Tests the core index implementation without HTTP overhead:

  • Flat index (brute force baseline)
  • HNSW with precomputed elite configurations (m=8 to m=48)
  • Multiple ef_search values (50-500)

EmergentDB (HTTP API)

Tests the full REST API stack:

  • Serialization/deserialization overhead included
  • Network latency (localhost) included
  • Real-world usage pattern

LanceDB

  • IVF-PQ index with 256 partitions, 96 sub-vectors
  • Cosine distance metric
  • Persistent storage in temp directory

ChromaDB

  • HNSW index (default)
  • Cosine distance metric
  • PersistentClient with temp directory

Precomputed Elites Grid

The precomputed configurations are derived from industry sources:

Source Configuration Parameters
OpenSearch Low latency m=8, ef_c=64, ef_s=50
OpenSearch Default m=16, ef_c=100, ef_s=100
OpenSearch High recall m=24, ef_c=200, ef_s=200
Milvus Recommended m=24, ef_c=128, ef_s=64
Pinecone Performance m=32, ef_c=256, ef_s=128
Research Maximum m=48, ef_c=500, ef_s=500

Results Summary (10K Vectors, 768-dim)

Latency Comparison

Database Avg Latency Recall@10
EmergentDB (HNSW m=8) 44us 100.0%
EmergentDB (HNSW m=16) 102us 100.0%
ChromaDB (HNSW) 2,259us 99.8%
LanceDB (IVF-PQ) 3,590us 84.3%

Key Findings

  1. Real embeddings change everything: With Gemini embeddings, HNSW achieves near-perfect recall even with aggressive parameters (m=8), while random vectors show 30-40% recall.

  2. EmergentDB is 51x faster than ChromaDB with identical recall (100% vs 99.8%).

  3. LanceDB's IVF-PQ struggles with semantic structure at this scale (84% recall), showing the importance of index selection.
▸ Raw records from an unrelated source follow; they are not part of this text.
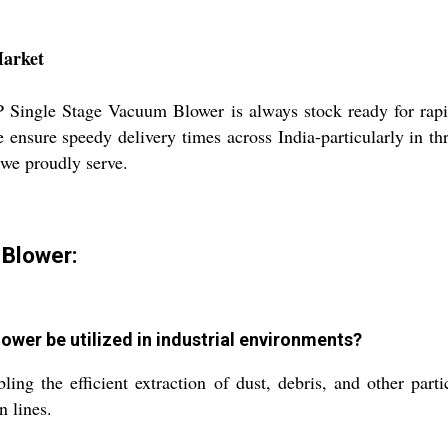
Market
 HP Single Stage Vacuum Blower is always stock ready for ra
nsure speedy delivery times across India-particularly in th
 we proudly serve.
 Blower:
wer be utilized in industrial environments?
bling the efficient extraction of dust, debris, and other par
n lines.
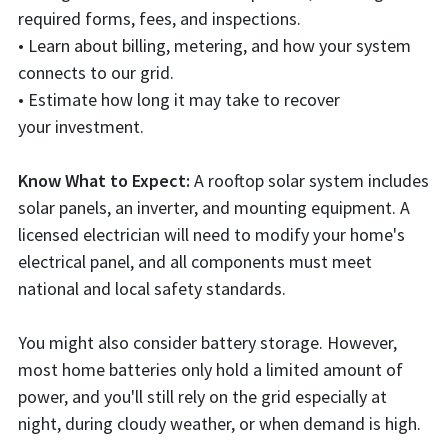
required forms, fees, and inspections.
• Learn about billing, metering, and how your system
connects to our grid.
• Estimate how long it may take to recover
your investment.
Know What to Expect:
A rooftop solar system includes
solar panels, an inverter, and mounting equipment. A
licensed electrician will need to modify your home's
electrical panel, and all components must meet
national and local safety standards.
You might also consider battery storage. However,
most home batteries only hold a limited amount of
power, and you'll still rely on the grid especially at
night, during cloudy weather, or when demand is high.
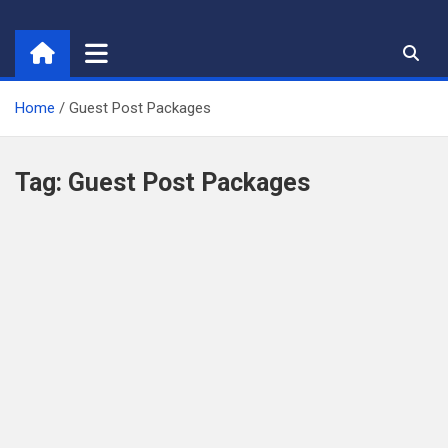
Skip
to
content
Home
Guest Post Packages
Tag:
Guest Post Packages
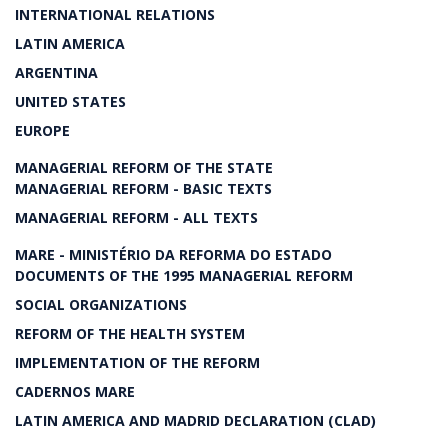
INTERNATIONAL RELATIONS
LATIN AMERICA
ARGENTINA
UNITED STATES
EUROPE
MANAGERIAL REFORM OF THE STATE
MANAGERIAL REFORM - BASIC TEXTS
MANAGERIAL REFORM - ALL TEXTS
MARE - MINISTÉRIO DA REFORMA DO ESTADO
DOCUMENTS OF THE 1995 MANAGERIAL REFORM
SOCIAL ORGANIZATIONS
REFORM OF THE HEALTH SYSTEM
IMPLEMENTATION OF THE REFORM
CADERNOS MARE
LATIN AMERICA AND MADRID DECLARATION (CLAD)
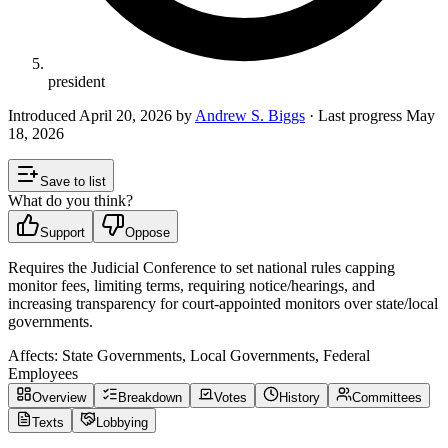
president
Introduced
April 20, 2026
by
Andrew S. Biggs
· Last progress
May
18, 2026
Save to list
What do you think?
Support
Oppose
Requires the Judicial Conference to set national rules capping
monitor fees, limiting terms, requiring notice/hearings, and
increasing transparency for court-appointed monitors over state/local
governments.
Affects:
State Governments, Local Governments, Federal
Employees
Overview
Breakdown
Votes
History
Committees
Texts
Lobbying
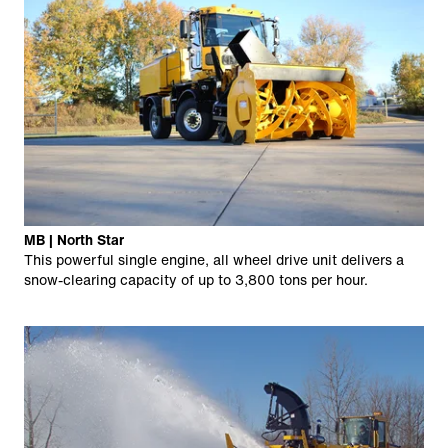
MB | North Star
This powerful single engine, all wheel drive unit delivers a
snow-clearing capacity of up to 3,800 tons per hour.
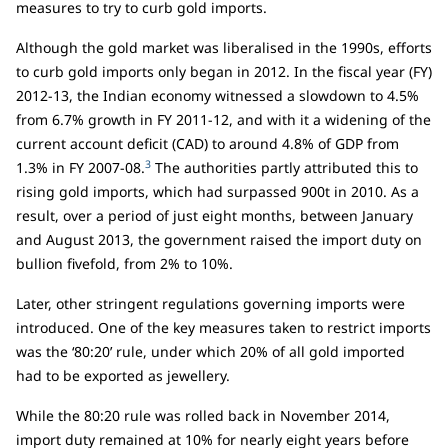
measures to try to curb gold imports.
Although the gold market was liberalised in the 1990s, efforts
to curb gold imports only began in 2012. In the fiscal year (FY)
2012-13, the Indian economy witnessed a slowdown to 4.5%
from 6.7% growth in FY 2011-12, and with it a widening of the
current account deficit (CAD) to around 4.8% of GDP from
3
1.3% in FY 2007-08.
The authorities partly attributed this to
rising gold imports, which had surpassed 900t in 2010. As a
result, over a period of just eight months, between January
and August 2013, the government raised the import duty on
bullion fivefold, from 2% to 10%.
Later, other stringent regulations governing imports were
introduced. One of the key measures taken to restrict imports
was the ‘80:20’ rule, under which 20% of all gold imported
had to be exported as jewellery.
While the 80:20 rule was rolled back in November 2014,
import duty remained at 10% for nearly eight years before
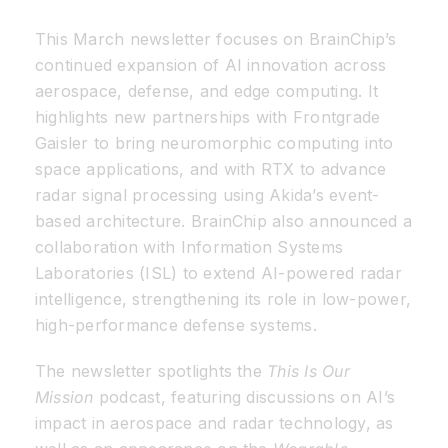
This March newsletter focuses on BrainChip’s
Resources
continued expansion of AI innovation across
aerospace, defense, and edge computing. It
Developer Hub
highlights new partnerships with Frontgrade
Gaisler to bring neuromorphic computing into
space applications, and with RTX to advance
Search
radar signal processing using Akida’s event-
based architecture. BrainChip also announced a
for:
collaboration with Information Systems
Laboratories (ISL) to extend AI-powered radar
intelligence, strengthening its role in low-power,
high-performance defense systems.
The newsletter spotlights the
This Is Our
Mission
podcast, featuring discussions on AI’s
impact in aerospace and radar technology, as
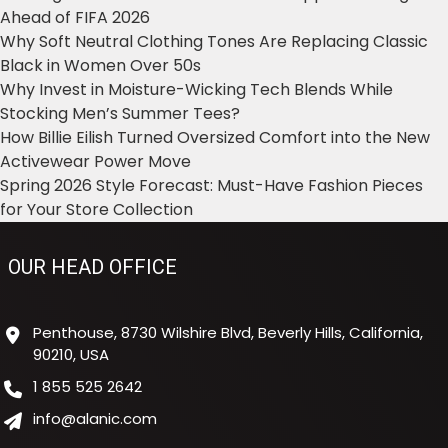
Ahead of FIFA 2026
Why Soft Neutral Clothing Tones Are Replacing Classic
Black in Women Over 50s
Why Invest in Moisture-Wicking Tech Blends While
Stocking Men’s Summer Tees?
How Billie Eilish Turned Oversized Comfort into the New
Activewear Power Move
Spring 2026 Style Forecast: Must-Have Fashion Pieces
for Your Store Collection
OUR HEAD OFFICE
Penthouse, 8730 Wilshire Blvd, Beverly Hills, California,
90210, USA
1 855 525 2642
info@alanic.com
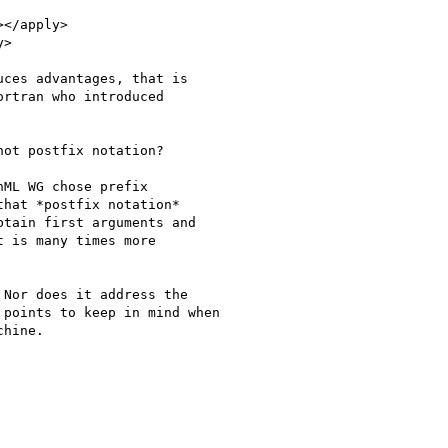
</apply>

>

ces advantages, that is

rtran who introduced

ot postfix notation?

ML WG chose prefix

hat *postfix notation*

tain first arguments and

 is many times more

Nor does it address the

points to keep in mind when

hine.
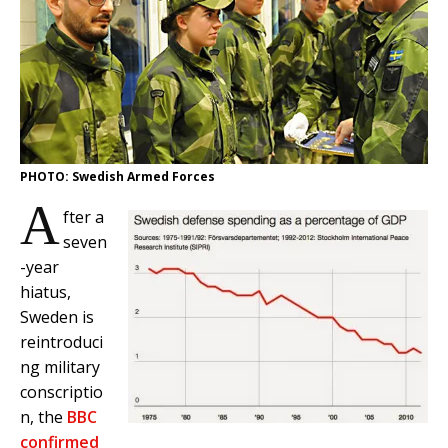
PHOTO: Swedish Armed Forces
A
fter a
seven
-year
hiatus,
Sweden is
reintroduci
ng military
conscriptio
n, the
BBC
confirmed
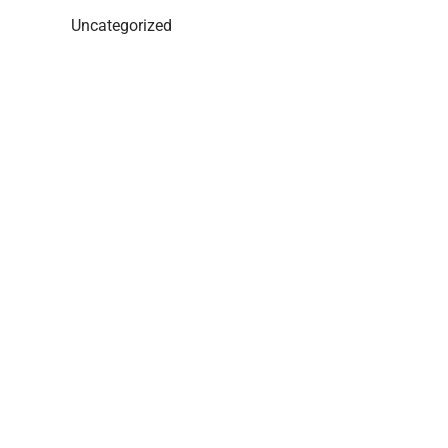
Uncategorized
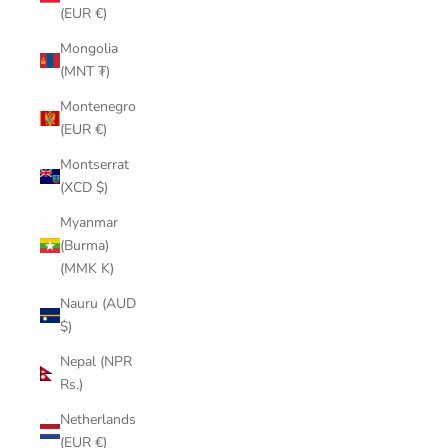
(EUR €)
Mongolia
(MNT ₮)
Montenegro
(EUR €)
Montserrat
(XCD $)
Myanmar
(Burma)
(MMK K)
Nauru (AUD
$)
Nepal (NPR
Rs.)
Netherlands
(EUR €)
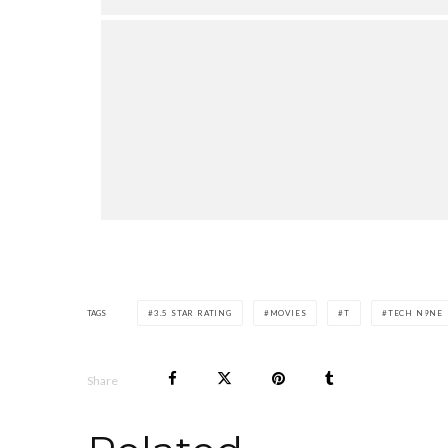
TAGS
3.5 STAR RATING
MOVIES
T
TECH N9NE
Share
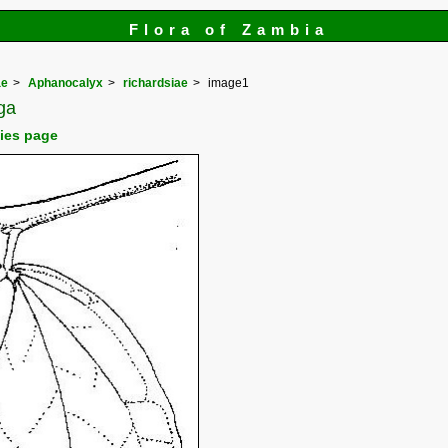
Flora of Zambia
ae
Aphanocalyx
richardsiae
image1
ga
cies page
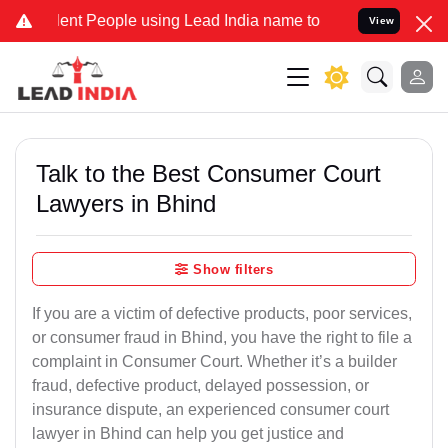
 People using Lead India name to Resolve your Legal cases Speciall
View
Talk to the Best Consumer Court
Lawyers in Bhind
Show filters
If you are a victim of defective products, poor services,
or consumer fraud in Bhind, you have the right to file a
complaint in Consumer Court. Whether it’s a builder
fraud, defective product, delayed possession, or
insurance dispute, an experienced consumer court
lawyer in Bhind can help you get justice and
  4. HTTP overhead is significant: Python HTTP benchmarks add ~2-5ms latency. Direct Rust benchmarks show true index performance.

Reproducibility

Generate Embeddings

# Set your Gemini API key
export GEMINI_API_KEY="your-key-here"

# Generate base embeddings
cd tests
python3 gemini_embedding_benchmark.py

# Scale to larger sizes
python3 scale_gemini_embeddings.py

Run Benchmarks

# Rust direct benchmark (most accurate)
cargo run --release --example gemini_benchmark -p vector-core -- 10000

# Python comparison benchmark
cd tests
python3 full_comparison_benchmark.py

Files

File Description
gemini_embedding_benchmark.py Generates embeddings using Gemini API
scale_gemini_embeddings.py Scales embeddings to 1K, 5K, 10K vectors
full_comparison_benchmark.py Compares EmergentDB vs LanceDB vs ChromaDB
benchmark_results/ JSON output from benchmarks
../examples/gemini_benchmark.rs Rust benchmark with precomputed grid

Why Real Embeddings Matter

Random high-dimensional vectors suffer from the "concentration of measure" phenomenon:

In high dimensions, all pairwise distances converge to the same value.
For random 768-dim vectors: std(distances) / mean(distances) < 0.01

This means ANN algorithms can't find meaningful "near" neighbors because all vectors are equally far apart. Real embeddings from language models have:

  • Semantic clustering: Similar concepts cluster together
  • Meaningful neighborhoods: Each vector has truly closer neighbors
  • Realistic query patterns: Queries relate semantically to documents

The result: HNSW goes from ~35% recall (random) to ~100% recall (Gemini) with identical parameters.